All the above are things that could be done before “The Servant’s Voice” actually comes out. When it does:

  1. Please buy a copy, although I do appreciate that independent paperbacks are expensive. You will probably not be able to persuade your book group to read it, unless they work exclusively with Kindle.
  2. It would be awfully nice if you could tell people that you have bought or read it, again on Facebook or other social media. (Despite feeling that I had banged on about it forever, when “The Tenth Province” came out, it seemed as if it had fallen into a commentless void, and I wondered if anyone was reading it at all. I later found, happily, that they had; still, months later a supportive friend asked me when book 2 was coming out.) The ultimate joy for an author on social media is when a keen reader takes a selfie of themselves with book, as my kind daughter did.
  3. And again this will be the time for reviewing – and of course it doesn’t have to be on official review sites. Just telling people in any forum or language that you have read or are reading this book.
  4. It should also be out well in time for Christmas…

Please do remember that you don’t have to do any of this! But those of the world’s population who have read the Tales from Ragaris are my best route to other readers.

Love from the PPI Blogger

PS I’d also be very happy if anyone wanted to advertise this blog. If you like a post, it should be fairly easy to post and share.

PPS Other ideas welcome!

  • Malachi Malagowther

    6th September 2019 at 8:35 pm Reply

    I can’t wait for the third book to come out. It has been in gestation for a while. Although as a focus group member I already know how many corpses there are strewn about and I have a rough idea of the ending – unless it has changed?

  • Stephen Sheridan

    9th September 2019 at 2:00 am Reply

    I’m not on Facebook, but very happy to distribute flyers etc.
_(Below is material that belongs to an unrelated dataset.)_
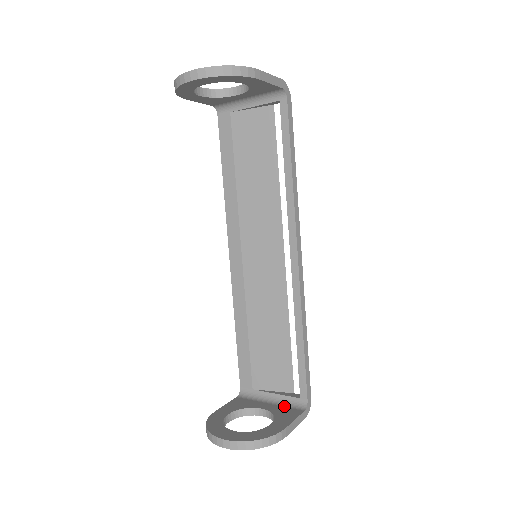
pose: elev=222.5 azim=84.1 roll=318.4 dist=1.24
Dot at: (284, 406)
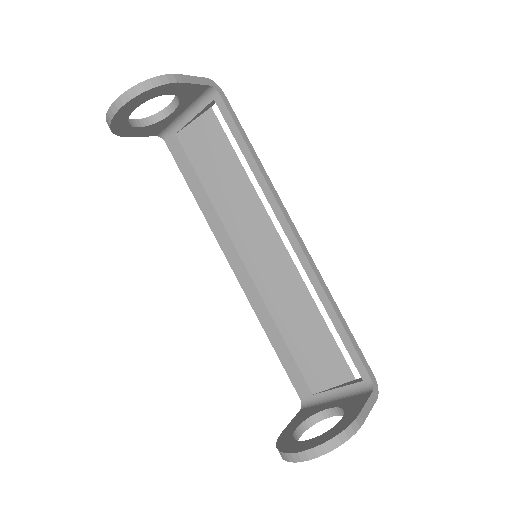
Dot at: (350, 396)
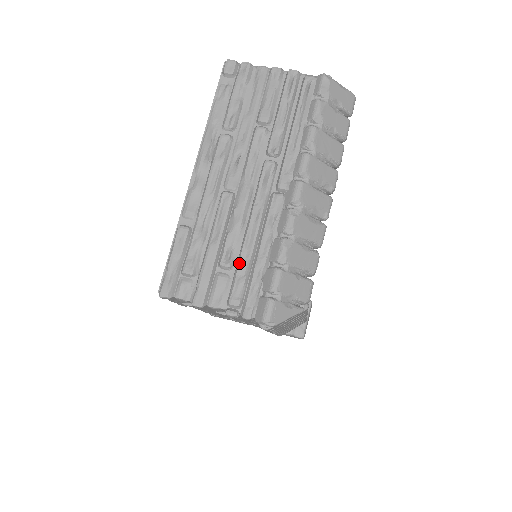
I can probably just make some up from your Amazon reviews etc and circulate them around the village I live in, notices and on the message board at the rail station (I commute to London). Just let me know if you want to review anything I put out there. Can’t wait for the new book – I am very intrigued by the premise.
    All the best for Uganda – my dad did aerial survey over it with the RAF, so they could hand over more accurate maps just after independence. He told me its beauty and agricultural fertility appeared to be both a blessing and a curse. The biggest curse though is that European colonialism left random borders bound to trigger inter-ethnic conflicts. A bit of an insoluble problem, except perhaps to Africans themselves.

    • Penelope Wallace

      10th September 2019 at 12:31 pm Reply

      Very generous offers, Stephen!